* [Selection]:
☆ ☆ ☆ ☆ ☆

I use Pyspark with Spark 2.4 in the standalone mode on Linux for aggregating incoming data and writing these into a database using a Jupyter notebook (currently for testing) with the following stripped content:
spark = SparkSession.builder.appName("foo").getOrCreate()
df = spark.readStream.format("kafka").option("kafka.bootstrap.servers", "localhost:1234").option("subscribe", "bar”).load()
df2 = df.withWatermark("timestamp", "1 second").groupby(F.window('timestamp', "5 second")).agg(F.min("timestamp").alias('timestamp_window_min'))
def write_into_sink(df, epoch_id):
df.write.jdbc(table="foo_agg", mode="append", [...])
pass
query_write_sink = df2.writeStream.foreachBatch(write_into_sink).trigger(processingTime = "1 seconds").start()
After running for 2 hours in the tmp directory of Spark there are dozens of directories in tmp/temporary-[...]/state/0/
with a lot of small cec and delta files that adds up to 6 GB of disk space during the run. So, my problem is that I cannot run the script for few hours since the disk would be full; how could I run it for a longer time like days or even months? If I close/kill the python kernel, the directories are purged.

☆ ☆ ☆ ☆ ☆

* [Records to use]:
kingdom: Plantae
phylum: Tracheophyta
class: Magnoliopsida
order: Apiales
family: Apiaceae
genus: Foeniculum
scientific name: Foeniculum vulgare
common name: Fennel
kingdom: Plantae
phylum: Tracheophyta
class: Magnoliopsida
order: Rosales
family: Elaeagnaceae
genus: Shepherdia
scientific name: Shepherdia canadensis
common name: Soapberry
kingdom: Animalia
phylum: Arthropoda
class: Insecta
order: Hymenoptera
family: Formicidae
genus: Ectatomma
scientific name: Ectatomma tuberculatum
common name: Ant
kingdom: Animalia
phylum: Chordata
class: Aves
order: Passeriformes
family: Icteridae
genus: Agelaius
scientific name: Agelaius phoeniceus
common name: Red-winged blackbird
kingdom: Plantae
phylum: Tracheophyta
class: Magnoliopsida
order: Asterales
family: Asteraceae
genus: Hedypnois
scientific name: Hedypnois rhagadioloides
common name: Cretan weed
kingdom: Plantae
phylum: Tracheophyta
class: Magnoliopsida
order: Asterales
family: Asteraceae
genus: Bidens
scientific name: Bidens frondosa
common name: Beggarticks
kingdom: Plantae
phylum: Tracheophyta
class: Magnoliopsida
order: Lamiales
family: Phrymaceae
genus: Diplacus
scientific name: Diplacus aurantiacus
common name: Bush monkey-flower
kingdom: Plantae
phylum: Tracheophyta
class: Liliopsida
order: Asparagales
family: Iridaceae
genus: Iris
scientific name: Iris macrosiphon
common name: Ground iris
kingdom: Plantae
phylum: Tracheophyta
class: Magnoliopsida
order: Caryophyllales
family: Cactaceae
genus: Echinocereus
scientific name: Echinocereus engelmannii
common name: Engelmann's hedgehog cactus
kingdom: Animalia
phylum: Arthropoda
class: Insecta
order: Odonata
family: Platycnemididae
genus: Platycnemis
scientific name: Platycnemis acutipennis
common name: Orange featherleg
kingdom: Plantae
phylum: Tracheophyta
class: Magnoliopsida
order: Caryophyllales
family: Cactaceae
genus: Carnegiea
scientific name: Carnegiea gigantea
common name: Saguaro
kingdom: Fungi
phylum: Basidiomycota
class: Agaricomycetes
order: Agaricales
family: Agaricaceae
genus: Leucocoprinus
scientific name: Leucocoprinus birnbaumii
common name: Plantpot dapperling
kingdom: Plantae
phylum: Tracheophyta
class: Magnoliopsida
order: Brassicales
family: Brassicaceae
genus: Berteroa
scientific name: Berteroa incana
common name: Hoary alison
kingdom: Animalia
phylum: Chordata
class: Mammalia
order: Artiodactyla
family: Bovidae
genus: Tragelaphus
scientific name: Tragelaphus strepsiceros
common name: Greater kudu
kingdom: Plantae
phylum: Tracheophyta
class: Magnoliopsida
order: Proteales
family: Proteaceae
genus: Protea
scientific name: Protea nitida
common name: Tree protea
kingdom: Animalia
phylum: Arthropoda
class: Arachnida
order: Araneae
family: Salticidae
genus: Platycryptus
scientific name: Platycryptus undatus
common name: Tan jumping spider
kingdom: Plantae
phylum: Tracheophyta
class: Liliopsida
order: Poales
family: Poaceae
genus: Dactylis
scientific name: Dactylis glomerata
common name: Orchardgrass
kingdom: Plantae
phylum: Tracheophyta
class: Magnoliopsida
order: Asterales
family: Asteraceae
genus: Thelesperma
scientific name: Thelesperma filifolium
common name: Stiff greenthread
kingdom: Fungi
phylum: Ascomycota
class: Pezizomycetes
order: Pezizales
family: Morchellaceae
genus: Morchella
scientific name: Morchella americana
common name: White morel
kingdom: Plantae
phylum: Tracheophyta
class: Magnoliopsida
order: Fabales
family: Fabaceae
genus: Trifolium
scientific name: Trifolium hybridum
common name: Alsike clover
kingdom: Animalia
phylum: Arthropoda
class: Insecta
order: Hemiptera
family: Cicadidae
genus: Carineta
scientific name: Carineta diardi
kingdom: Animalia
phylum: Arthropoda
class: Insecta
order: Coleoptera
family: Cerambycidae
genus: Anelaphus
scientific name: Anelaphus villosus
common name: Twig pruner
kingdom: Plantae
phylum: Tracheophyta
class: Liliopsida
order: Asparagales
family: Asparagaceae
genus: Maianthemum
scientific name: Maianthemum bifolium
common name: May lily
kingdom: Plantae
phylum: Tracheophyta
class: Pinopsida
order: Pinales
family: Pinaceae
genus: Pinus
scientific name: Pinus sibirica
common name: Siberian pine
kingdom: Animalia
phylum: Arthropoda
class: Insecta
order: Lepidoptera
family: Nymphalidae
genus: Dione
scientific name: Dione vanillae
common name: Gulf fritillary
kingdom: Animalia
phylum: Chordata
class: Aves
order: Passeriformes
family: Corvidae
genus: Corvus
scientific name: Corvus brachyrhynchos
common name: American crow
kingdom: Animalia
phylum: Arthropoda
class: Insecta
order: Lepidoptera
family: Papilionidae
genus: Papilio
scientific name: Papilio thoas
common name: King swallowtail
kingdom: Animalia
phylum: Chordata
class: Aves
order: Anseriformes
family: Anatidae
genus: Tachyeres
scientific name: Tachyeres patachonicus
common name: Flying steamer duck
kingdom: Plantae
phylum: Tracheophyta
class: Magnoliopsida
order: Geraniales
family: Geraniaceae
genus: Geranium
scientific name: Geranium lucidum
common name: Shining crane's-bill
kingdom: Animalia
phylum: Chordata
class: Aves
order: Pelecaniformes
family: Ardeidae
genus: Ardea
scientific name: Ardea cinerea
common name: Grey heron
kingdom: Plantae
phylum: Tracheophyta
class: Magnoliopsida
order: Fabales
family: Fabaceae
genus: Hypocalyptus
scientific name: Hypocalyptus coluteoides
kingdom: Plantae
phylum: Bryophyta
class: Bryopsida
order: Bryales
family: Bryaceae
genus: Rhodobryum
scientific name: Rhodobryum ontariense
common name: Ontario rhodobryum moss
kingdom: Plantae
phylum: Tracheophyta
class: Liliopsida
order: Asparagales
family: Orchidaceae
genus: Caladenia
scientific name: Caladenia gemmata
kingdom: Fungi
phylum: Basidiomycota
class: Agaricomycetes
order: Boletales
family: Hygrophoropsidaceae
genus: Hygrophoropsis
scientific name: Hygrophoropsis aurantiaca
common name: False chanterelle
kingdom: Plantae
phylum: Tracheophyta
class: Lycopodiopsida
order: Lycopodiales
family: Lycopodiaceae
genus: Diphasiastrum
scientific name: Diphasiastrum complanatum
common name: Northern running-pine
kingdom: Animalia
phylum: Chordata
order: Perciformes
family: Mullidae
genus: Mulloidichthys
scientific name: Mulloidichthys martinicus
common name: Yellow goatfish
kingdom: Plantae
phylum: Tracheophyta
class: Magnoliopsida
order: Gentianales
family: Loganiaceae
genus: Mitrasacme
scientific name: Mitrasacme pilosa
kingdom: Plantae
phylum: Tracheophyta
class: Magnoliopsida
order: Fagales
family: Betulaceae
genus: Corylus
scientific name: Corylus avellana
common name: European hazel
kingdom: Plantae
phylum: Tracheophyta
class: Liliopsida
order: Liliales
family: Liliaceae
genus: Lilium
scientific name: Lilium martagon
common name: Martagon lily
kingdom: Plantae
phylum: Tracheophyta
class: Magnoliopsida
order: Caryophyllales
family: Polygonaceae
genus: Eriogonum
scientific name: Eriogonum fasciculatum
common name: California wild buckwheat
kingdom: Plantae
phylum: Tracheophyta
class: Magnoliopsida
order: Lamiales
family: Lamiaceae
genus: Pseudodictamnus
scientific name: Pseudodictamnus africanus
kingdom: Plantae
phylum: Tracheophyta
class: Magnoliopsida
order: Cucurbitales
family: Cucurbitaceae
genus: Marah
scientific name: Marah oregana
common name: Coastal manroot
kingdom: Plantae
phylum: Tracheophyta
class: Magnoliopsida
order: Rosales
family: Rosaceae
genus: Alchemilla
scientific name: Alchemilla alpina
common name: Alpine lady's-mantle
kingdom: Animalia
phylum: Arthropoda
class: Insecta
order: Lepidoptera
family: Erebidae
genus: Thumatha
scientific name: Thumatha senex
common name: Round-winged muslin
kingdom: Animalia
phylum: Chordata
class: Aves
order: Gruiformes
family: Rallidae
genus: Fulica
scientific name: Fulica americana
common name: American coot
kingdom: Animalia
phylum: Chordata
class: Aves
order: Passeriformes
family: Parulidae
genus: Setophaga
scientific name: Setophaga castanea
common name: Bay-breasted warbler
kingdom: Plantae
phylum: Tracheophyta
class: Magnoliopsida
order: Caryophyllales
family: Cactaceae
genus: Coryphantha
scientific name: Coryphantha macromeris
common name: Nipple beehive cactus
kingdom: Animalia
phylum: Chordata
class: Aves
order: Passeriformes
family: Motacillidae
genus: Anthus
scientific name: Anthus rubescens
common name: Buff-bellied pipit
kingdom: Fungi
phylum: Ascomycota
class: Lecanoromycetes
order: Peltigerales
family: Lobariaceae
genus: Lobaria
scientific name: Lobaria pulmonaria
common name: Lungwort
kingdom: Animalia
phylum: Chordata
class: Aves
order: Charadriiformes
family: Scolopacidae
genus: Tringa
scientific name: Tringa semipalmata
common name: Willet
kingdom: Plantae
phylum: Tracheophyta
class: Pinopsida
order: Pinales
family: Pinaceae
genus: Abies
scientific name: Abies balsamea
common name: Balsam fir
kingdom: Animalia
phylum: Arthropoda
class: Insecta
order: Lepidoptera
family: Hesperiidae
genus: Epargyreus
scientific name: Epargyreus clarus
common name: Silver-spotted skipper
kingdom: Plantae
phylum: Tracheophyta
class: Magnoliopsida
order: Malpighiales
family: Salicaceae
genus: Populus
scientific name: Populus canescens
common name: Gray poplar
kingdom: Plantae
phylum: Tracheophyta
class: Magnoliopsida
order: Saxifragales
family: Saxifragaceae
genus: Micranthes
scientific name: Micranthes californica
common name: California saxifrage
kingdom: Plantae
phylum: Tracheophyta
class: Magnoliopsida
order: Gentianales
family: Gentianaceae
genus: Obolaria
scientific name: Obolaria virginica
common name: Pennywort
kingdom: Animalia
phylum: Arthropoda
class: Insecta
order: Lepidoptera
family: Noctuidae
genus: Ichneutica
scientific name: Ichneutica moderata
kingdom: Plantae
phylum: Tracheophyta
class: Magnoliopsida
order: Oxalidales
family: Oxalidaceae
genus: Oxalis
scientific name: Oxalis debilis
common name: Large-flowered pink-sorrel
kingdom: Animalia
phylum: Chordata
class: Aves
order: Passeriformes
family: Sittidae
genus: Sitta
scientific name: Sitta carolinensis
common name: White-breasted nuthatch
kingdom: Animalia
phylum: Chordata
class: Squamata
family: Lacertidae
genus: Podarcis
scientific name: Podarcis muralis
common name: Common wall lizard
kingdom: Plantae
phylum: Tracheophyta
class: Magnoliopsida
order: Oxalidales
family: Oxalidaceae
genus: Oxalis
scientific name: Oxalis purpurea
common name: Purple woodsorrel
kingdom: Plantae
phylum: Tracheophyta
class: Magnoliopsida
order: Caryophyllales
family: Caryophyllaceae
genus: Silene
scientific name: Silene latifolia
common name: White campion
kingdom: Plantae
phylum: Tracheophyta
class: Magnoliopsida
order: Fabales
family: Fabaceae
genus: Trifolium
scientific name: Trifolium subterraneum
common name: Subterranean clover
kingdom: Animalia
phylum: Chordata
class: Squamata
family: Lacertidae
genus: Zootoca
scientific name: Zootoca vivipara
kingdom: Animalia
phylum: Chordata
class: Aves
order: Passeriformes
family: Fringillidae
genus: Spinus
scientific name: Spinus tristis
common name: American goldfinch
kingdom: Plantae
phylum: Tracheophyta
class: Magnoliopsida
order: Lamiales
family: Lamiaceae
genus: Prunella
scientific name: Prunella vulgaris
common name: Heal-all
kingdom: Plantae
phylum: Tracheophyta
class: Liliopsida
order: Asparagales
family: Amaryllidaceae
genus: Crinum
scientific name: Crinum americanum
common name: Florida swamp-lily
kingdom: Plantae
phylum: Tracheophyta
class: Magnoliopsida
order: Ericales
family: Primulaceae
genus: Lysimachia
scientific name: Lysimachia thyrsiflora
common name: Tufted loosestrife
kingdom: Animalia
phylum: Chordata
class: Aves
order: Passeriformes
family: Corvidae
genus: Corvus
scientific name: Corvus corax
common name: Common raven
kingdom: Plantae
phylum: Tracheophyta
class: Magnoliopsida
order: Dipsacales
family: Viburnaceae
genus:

☆ ☆ ☆ ☆ ☆

* [Objectives]:
1. Give the stretch of the entries from their first line through the line containing "genus: Platycnemis", both ends included, as a numbered list, and leave out blank lines.
2. Carry the forum post about Spark state files filling the disk further, starting after its final sentence.

* [Responses to the tasks]:
1.
1. kingdom: Plantae
2. phylum: Tracheophyta
3. class: Magnoliopsida
4. order: Apiales
5. family: Apiaceae
6. genus: Foeniculum
7. scientific name: Foeniculum vulgare
8. common name: Fennel
9. kingdom: Plantae
10. phylum: Tracheophyta
11. class: Magnoliopsida
12. order: Rosales
13. family: Elaeagnaceae
14. genus: Shepherdia
15. scientific name: Shepherdia canadensis
16. common name: Soapberry
17. kingdom: Animalia
18. phylum: Arthropoda
19. class: Insecta
20. order: Hymenoptera
21. family: Formicidae
22. genus: Ectatomma
23. scientific name: Ectatomma tuberculatum
24. common name: Ant
25. kingdom: Animalia
26. phylum: Chordata
27. class: Aves
28. order: Passeriformes
29. family: Icteridae
30. genus: Agelaius
31. scientific name: Agelaius phoeniceus
32. common name: Red-winged blackbird
33. kingdom: Plantae
34. phylum: Tracheophyta
35. class: Magnoliopsida
36. order: Asterales
37. family: Asteraceae
38. genus: Hedypnois
39. scientific name: Hedypnois rhagadioloides
40. common name: Cretan weed
41. kingdom: Plantae
42. phylum: Tracheophyta
43. class: Magnoliopsida
44. order: Asterales
45. family: Asteraceae
46. genus: Bidens
47. scientific name: Bidens frondosa
48. common name: Beggarticks
49. kingdom: Plantae
50. phylum: Tracheophyta
51. class: Magnoliopsida
52. order: Lamiales
53. family: Phrymaceae
54. genus: Diplacus
55. scientific name: Diplacus aurantiacus
56. common name: Bush monkey-flower
57. kingdom: Plantae
58. phylum: Tracheophyta
59. class: Liliopsida
60. order: Asparagales
61. family: Iridaceae
62. genus: Iris
63. scientific name: Iris macrosiphon
64. common name: Ground iris
65. kingdom: Plantae
66. phylum: Tracheophyta
67. class: Magnoliopsida
68. order: Caryophyllales
69. family: Cactaceae
70. genus: Echinocereus
71. scientific name: Echinocereus engelmannii
72. common name: Engelmann's hedgehog cactus
73. kingdom: Animalia
74. phylum: Arthropoda
75. class: Insecta
76. order: Odonata
77. family: Platycnemididae
78. genus: Platycnemis

2.
I already followed Apache Spark does not delete temporary directories and adusted conf/spark-env.sh
to SPARK_WORKER_OPTS="spark.worker.cleanup.enabled=true"
but is still does not help after a restart since it only deals with the files after the spark run and not during. I also tried SPARK_WORKER_OPTS="spark.worker.cleanup.enabled=true spark.worker.cleanup.appDataTtl=120"
in the same file with the same non existing result.
So, do you have an idea how to get rid of the tmp files of spark during the run?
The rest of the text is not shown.